When you reach the line containing "wrist: (61, 312)" in the data below, begin returning lines exactly as written, and stop once the line containing "pinky pip: (290, 408)" has been returned.

Stored items:

━━━━

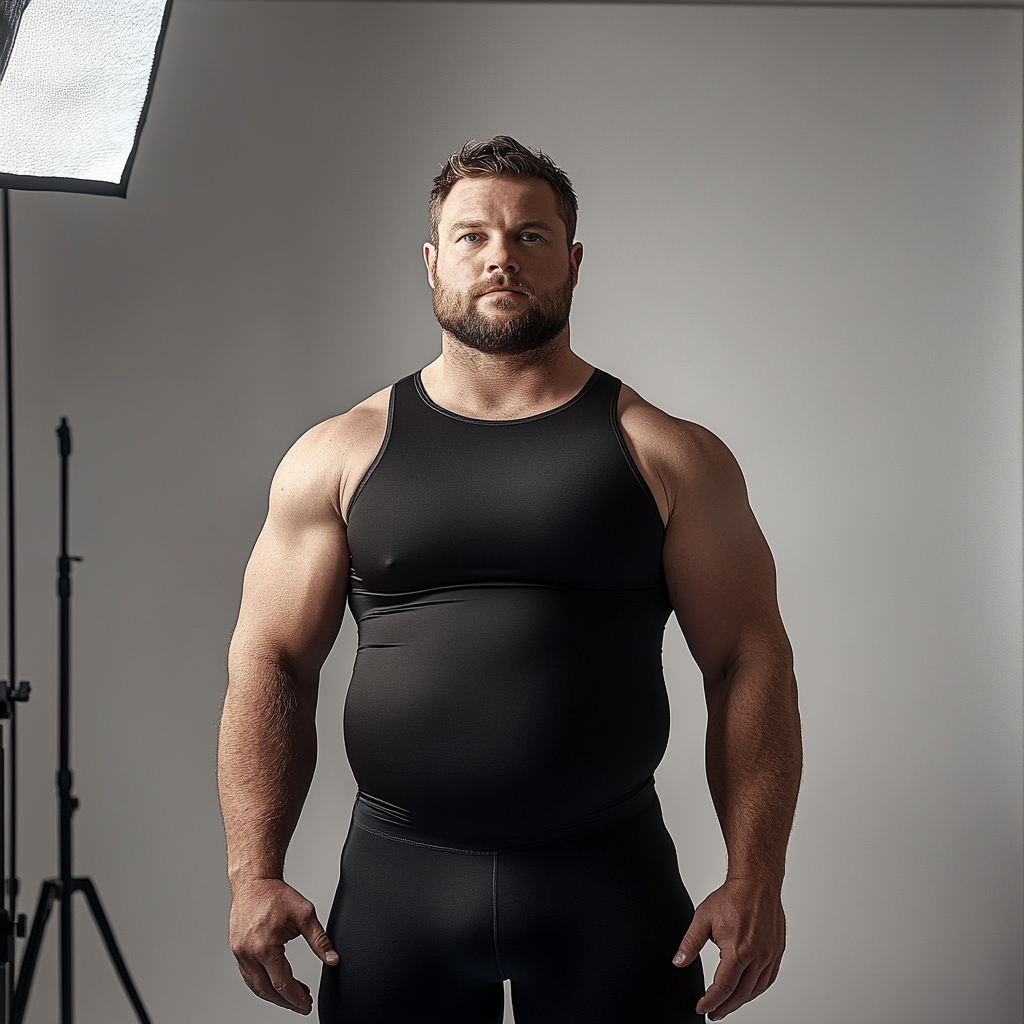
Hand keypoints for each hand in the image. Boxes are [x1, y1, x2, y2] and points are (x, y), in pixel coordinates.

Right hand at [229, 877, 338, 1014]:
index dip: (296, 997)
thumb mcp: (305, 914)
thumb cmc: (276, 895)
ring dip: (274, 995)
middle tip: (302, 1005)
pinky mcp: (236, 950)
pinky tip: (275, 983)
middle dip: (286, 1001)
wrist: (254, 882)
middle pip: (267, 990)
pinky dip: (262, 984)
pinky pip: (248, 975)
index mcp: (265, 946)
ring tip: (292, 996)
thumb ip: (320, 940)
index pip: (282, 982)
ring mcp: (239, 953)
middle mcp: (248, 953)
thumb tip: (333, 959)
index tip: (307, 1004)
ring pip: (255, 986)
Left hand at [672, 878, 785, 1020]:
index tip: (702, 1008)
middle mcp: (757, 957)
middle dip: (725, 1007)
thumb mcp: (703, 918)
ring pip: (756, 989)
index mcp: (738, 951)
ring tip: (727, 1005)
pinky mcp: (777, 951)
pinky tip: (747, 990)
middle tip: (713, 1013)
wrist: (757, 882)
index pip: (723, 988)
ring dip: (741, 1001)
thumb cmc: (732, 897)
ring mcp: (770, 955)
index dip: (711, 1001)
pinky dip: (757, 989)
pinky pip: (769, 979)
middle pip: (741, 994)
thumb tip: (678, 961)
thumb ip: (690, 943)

━━━━

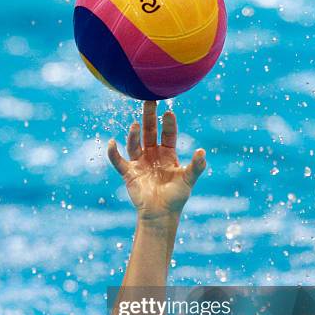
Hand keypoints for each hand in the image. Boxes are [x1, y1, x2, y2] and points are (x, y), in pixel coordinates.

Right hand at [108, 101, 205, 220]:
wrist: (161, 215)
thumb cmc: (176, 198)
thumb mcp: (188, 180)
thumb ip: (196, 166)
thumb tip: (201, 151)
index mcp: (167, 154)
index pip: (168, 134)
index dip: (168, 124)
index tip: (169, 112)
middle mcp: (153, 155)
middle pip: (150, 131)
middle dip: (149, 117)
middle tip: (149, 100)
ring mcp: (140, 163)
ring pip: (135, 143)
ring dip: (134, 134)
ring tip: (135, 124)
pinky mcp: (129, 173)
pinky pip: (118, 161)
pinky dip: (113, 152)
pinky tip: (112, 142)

━━━━

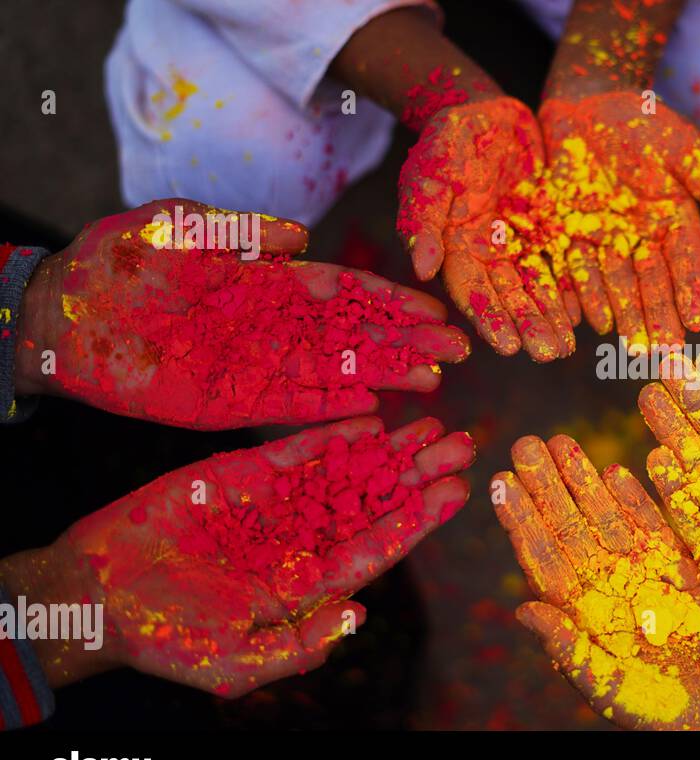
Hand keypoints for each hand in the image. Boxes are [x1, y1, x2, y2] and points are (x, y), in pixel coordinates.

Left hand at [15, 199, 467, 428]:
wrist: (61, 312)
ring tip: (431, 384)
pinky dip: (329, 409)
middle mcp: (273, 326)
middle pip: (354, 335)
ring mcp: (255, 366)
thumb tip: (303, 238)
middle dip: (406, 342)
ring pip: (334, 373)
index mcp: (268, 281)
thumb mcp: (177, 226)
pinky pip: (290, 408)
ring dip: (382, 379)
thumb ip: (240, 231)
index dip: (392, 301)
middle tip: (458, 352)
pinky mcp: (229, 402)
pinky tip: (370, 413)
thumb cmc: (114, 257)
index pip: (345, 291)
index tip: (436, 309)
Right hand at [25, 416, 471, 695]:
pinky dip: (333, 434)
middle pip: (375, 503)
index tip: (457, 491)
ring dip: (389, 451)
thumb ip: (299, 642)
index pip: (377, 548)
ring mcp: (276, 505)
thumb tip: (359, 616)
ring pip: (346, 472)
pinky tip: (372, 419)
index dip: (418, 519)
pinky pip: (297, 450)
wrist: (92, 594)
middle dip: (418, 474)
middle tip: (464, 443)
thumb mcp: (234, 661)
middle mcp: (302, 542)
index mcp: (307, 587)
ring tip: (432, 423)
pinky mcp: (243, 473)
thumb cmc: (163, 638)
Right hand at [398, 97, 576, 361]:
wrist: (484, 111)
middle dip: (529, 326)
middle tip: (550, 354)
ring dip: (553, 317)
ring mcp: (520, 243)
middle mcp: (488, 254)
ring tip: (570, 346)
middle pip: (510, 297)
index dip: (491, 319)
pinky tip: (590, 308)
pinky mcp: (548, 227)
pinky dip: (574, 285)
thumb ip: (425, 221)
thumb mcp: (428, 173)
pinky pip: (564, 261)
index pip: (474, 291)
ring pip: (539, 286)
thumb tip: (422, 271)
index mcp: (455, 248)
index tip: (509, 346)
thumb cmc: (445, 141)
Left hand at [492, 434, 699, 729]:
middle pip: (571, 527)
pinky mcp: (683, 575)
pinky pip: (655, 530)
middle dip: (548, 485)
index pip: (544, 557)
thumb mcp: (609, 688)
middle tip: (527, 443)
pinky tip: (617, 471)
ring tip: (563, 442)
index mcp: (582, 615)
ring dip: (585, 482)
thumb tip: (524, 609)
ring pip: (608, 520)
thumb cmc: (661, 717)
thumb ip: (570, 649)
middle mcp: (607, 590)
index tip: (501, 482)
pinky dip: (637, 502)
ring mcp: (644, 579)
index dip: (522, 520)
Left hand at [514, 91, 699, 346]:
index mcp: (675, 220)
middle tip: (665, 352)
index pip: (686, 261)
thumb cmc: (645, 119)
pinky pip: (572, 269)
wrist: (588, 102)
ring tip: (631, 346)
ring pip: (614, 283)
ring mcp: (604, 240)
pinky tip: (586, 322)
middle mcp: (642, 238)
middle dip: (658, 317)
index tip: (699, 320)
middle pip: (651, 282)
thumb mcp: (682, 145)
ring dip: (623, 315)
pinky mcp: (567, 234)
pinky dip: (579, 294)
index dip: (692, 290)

━━━━

• [ANSWER TO THE EXERCISE]
wrist: (61, 312)
ring tip: (431, 384)
pinky dip: (329, 409)
middle mcp: (273, 326)
middle pip: (354, 335)
ring mcp: (255, 366)
thumb tip: (303, 238)
middle dip: (406, 342)
ring pip: (334, 373)
index mcp: (268, 281)
thumb mcp: (177, 226)
pinky pip: (290, 408)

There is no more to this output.